Recent economic data has revealed a weakening of domestic demand, marked by a slowdown in factory activity, investment in infrastructure and consumer spending, since a multi-year crackdown on loans and debt more risk has led to higher corporate borrowing costs.

Before the data was released, economists were expecting China's growth to reach 6.6% this year, which easily matches the government's target of 6.5%, and 6.3%. 'next year.

But some now say that growth could slow down even more strongly next year.

slideshow (2 Images)

"In the future, the economic outlook is not optimistic, with exports facing new hurdles as US tariffs come in and demand from emerging countries declines. GDP growth is expected to slow to between 6.0 and 6.2 percent next year, "said Nie Wen, an analyst at Hwabao Trust Shanghai.

Chinese manufacturers, once very promising, are now suffering the collapse of consumer spending. Last week's data showed that car sales dropped the most in nearly seven years in September.

GM (GM.N) saw their sales fall by 15% during the month and Volkswagen (VOWG_p.DE) sales decreased by 10.5%.

Wartime session

Beijing and Washington have slapped each other for the past few months, following US President Donald Trump's call for radical changes to China's intellectual property, industrial subsidies, and trade policies.

Bilateral trade talks aimed at resolving the dispute have come to a standstill, triggering a rout of domestic equities and exerting pressure on China's weak economy and weakening currency.

Surprisingly, China's exports went into high gear in September, largely due to companies sending larger charges to avoid US duties, but analysts say the pressure will rise in the coming months .

"We expect a negative impact of the commercial tension more clearly in the data after the start of the new year," said Hirayama, of SMBC's Nikko Securities.

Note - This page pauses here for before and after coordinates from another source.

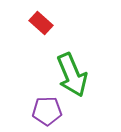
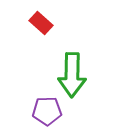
green arrow: rotated 24 degrees clockwise
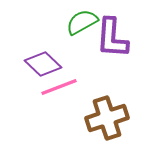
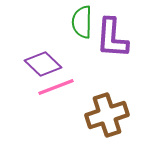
green semicircle: rotated 60 degrees counterclockwise
pink line: moved 3 px left
brown cross: moved 3 px up
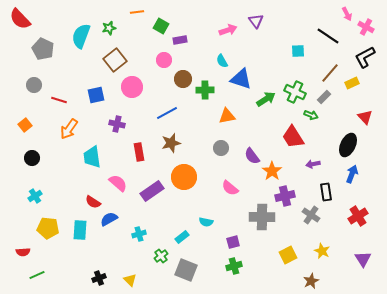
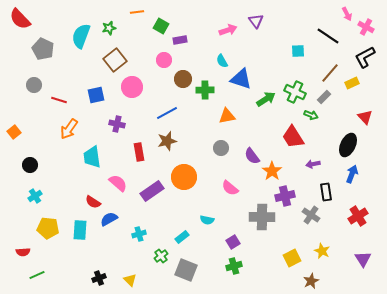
orange square at (25, 125): moved 11 px left, 7 px down
brown star at (171, 143): moved 4 px left, 2 px up
black circle at (32, 158): moved 2 px left, 7 px down
cyan semicircle at (206, 222): moved 1 px right, 2 px up
purple square at (233, 242): rotated 16 degrees counterclockwise
yellow square at (288, 255): moved 4 px right, 3 px down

Separate data released on Friday showed China's industrial production growth weakened to 5.8 percent in September from a year earlier. Forecasts were lacking as capital expenditures grew slightly faster than expected at 5.4% in the first nine months of the year.

Infrastructure investment increased 3.3% year-over-year between January and September, representing growth of less than 4.2% in the first eight months of the year.

Retail sales rose 9.2% in September over the previous year, rebounding after several months of sluggish growth.

In the face of a slowing economy, stock market fluctuations and pressure on the Chinese currency, policymakers are increasingly focusing on reducing risks to growth by gradually easing monetary and fiscal policies.

Last week, Central China announced the reduction of its fourth reserve requirement ratio (RRR) this year, accelerating the reduction in financing costs.

Moreover, according to analysts, China begins to bear the brunt of the trade dispute with the United States.

"China is pulling all the levers to support domestic demand against this trade pressure. There is already a strong acceleration of outstanding loans and the PBOC is announcing new measures. "

"In the end, China will do what it takes to protect its economy and show the United States:" Hey, we do not need you. "

Reportage of Kevin Yao; Stella Qiu in Beijing, Vatsal Srivastava in Singapore and Kaori Kaneko in Tokyo; Written by Elias Glenn; Edited by Shri Navaratnam

Our standards:The principles of Thomson Reuters Trust.